The oak savannas today are a remnant from a past world that bears the scars of the Anthropocene. Once found widely around the plains in Toronto (or Tkaronto, if we are to call the land by its original name), oak savannas are rare and productive landscapes made up of widely spaced black oak trees, tall prairie grass and wildflowers, all made possible by the skilled application of fire, managed by indigenous peoples. In High Park, located on Dish With One Spoon Wampum lands, ancestors belonging to the Huadonashonee confederacy and the Anishinaabe once conducted ceremonies, tended gardens and hunted and foraged for food and medicines. They sustained the oak savannas through fire and the oak savannas in turn sustained an abundance of life. Razed over, enclosed and drastically reduced by settler-colonialists, remnants of these oak savannas still exist on this land, now named High Park, where settler-colonial officials have attempted to break this plant-human relationship by imposing restrictions on who can and can’t conspire with the plants.

It is here that the Indigenous Land Stewardship Circle is pushing back against the logic of the Anthropos, offering instead a new model with which to live with and through the oak savannas, one where Indigenous people “take leadership in land stewardship around the city, so that they can restore their relations, pass on their traditional teachings and engage in ceremony to heal the lands,” they write on their website5

The process of breaking free of the violent practices that have created unliveable worlds is one with little precedence that requires immense amounts of creativity, said Catherine Tåmmaro, a Spotted Turtle Clan Faithkeeper, multi-disciplinary artist and member of the Circle. “It relies not only on people’s knowledges of the land as a living being, reflecting Indigenous science, but it is also a very deep heart-connection, a connection that requires listening and learning from Mother Earth herself.” Rather than seeking to design from outside Indigenous paradigms, which would impose an anthropocenic logic and aesthetic, the group is seeking to conspire with non-human relatives and their attendants, as well as the current human managers of the park. Perhaps one of the most obvious examples of change is how the group proposes working with non-native plants that have taken over parts of the oak savanna. Rather than eliminate them, the Circle has proposed recognizing the teachings they have to offer about healing from past violence, and their right to be included in whatever futures we hope to construct. 

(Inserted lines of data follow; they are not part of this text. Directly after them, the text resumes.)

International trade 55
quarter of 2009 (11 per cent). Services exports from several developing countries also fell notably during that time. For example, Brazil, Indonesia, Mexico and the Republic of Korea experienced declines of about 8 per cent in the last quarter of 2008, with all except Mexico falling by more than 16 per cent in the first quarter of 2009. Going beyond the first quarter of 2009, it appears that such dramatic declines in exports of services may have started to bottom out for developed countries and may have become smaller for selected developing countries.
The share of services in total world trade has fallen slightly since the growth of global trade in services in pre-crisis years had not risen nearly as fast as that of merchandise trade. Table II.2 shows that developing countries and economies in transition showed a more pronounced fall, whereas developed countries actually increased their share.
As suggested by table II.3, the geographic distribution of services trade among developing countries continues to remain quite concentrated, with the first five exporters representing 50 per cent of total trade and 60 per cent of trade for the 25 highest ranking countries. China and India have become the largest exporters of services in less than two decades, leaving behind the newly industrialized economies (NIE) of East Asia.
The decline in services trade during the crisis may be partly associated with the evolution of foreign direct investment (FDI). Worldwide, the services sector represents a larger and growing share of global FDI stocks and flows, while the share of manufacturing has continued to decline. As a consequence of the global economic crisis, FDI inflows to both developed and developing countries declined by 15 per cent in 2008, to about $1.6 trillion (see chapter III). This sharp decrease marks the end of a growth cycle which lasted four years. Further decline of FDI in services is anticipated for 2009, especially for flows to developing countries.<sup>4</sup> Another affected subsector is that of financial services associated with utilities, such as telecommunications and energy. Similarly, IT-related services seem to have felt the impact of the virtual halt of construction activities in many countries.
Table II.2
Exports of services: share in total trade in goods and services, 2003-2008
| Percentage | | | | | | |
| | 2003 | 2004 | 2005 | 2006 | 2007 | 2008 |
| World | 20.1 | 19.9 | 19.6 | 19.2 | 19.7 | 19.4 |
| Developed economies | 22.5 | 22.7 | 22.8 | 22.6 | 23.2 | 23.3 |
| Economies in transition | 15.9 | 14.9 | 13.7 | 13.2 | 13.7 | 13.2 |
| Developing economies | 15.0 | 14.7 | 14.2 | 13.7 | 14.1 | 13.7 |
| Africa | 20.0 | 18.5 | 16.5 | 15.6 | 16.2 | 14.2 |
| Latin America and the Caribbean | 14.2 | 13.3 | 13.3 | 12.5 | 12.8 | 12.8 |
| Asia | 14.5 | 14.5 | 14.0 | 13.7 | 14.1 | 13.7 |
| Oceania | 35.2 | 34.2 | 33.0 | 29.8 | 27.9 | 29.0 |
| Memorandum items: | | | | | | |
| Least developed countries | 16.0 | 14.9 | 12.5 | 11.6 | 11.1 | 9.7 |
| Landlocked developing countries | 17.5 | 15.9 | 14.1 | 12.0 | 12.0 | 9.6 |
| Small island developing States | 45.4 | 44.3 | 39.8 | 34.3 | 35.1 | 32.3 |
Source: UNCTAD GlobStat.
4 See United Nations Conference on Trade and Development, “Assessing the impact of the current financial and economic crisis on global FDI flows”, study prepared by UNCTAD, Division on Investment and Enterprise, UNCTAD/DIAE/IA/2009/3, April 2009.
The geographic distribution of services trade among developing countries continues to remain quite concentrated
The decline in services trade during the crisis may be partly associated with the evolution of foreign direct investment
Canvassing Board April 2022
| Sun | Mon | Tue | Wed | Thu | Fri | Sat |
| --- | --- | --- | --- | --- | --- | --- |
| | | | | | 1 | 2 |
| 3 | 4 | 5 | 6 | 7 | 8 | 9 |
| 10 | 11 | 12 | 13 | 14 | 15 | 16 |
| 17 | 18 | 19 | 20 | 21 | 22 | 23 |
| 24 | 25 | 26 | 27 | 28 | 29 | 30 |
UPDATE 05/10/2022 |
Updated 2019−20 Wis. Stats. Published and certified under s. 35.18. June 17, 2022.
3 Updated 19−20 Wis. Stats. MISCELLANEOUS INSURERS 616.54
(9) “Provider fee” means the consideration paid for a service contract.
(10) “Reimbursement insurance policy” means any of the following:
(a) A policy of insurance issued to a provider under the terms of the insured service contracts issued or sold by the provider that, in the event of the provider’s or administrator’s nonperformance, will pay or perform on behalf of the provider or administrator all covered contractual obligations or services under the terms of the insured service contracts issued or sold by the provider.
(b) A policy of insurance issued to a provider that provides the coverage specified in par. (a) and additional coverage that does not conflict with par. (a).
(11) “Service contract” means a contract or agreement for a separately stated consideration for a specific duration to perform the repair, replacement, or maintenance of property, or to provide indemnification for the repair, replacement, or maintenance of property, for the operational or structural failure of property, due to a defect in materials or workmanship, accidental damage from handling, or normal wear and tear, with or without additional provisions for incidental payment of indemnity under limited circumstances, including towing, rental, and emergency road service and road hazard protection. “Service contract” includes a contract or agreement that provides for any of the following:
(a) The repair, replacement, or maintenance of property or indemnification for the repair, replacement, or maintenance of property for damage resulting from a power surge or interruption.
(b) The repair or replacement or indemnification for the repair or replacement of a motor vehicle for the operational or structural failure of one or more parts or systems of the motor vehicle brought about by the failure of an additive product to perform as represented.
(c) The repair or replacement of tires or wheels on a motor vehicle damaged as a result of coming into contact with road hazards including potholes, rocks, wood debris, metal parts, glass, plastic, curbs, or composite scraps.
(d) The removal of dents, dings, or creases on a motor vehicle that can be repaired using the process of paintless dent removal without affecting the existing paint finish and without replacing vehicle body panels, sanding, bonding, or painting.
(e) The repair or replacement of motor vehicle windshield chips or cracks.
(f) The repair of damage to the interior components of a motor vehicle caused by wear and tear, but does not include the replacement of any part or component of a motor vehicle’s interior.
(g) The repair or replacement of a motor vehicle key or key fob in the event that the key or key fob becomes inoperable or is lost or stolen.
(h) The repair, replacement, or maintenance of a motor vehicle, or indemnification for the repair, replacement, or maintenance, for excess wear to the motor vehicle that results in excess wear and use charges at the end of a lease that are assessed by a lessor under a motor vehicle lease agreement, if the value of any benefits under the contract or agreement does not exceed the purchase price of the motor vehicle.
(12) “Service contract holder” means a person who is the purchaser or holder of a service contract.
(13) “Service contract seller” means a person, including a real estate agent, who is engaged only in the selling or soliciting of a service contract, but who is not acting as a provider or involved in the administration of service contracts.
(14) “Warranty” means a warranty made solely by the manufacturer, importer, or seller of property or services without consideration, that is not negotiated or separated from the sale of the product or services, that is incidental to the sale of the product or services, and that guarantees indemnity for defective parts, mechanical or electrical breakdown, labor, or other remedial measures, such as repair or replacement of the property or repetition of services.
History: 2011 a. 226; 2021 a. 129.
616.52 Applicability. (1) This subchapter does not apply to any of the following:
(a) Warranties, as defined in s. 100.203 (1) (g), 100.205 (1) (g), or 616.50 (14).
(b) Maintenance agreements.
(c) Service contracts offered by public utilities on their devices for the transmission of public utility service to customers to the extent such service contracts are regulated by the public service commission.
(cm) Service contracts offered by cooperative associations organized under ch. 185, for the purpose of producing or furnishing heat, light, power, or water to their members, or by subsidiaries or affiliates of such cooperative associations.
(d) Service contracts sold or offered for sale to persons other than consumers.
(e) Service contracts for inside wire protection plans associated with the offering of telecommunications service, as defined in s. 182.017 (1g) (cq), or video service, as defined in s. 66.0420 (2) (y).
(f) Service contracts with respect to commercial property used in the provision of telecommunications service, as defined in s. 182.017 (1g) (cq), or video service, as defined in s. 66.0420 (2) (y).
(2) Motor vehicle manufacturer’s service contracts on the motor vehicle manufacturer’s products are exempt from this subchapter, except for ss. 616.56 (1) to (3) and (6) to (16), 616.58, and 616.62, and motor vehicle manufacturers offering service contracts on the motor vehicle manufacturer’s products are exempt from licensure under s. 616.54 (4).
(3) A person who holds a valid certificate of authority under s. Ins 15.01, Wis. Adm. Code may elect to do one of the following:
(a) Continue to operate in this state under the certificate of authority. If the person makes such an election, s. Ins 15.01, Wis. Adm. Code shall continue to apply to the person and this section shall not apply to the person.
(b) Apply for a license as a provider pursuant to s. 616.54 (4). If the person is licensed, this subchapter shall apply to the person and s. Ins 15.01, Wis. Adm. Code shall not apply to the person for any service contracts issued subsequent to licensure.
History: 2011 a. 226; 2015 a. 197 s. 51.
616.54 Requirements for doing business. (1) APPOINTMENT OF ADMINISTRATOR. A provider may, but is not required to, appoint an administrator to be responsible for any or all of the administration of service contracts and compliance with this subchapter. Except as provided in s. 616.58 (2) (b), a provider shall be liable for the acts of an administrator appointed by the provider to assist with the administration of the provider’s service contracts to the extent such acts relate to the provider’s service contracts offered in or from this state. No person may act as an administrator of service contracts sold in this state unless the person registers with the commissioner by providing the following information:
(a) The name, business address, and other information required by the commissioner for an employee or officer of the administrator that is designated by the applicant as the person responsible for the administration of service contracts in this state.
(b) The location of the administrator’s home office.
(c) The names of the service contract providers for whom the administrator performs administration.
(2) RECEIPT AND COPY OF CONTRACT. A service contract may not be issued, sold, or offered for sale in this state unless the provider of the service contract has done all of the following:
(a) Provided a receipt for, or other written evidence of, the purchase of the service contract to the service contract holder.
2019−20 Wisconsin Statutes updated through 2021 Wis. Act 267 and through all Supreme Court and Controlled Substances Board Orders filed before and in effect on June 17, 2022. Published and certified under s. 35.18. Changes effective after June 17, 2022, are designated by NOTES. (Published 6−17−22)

This experience in building fertile soil on top of the violence of the Anthropocene has begun to bear initial fruit as the city starts to engage with the Circle—new ways of listening and communing with human and non-human collaborators have begun to emerge. Like many, Tåmmaro is optimistic about how this model might teach us how to move from the Anthropocene into a more habitable future. After all, as Myers reminds us, in creating a liveable world for non-humans, we create more liveable worlds for ourselves too.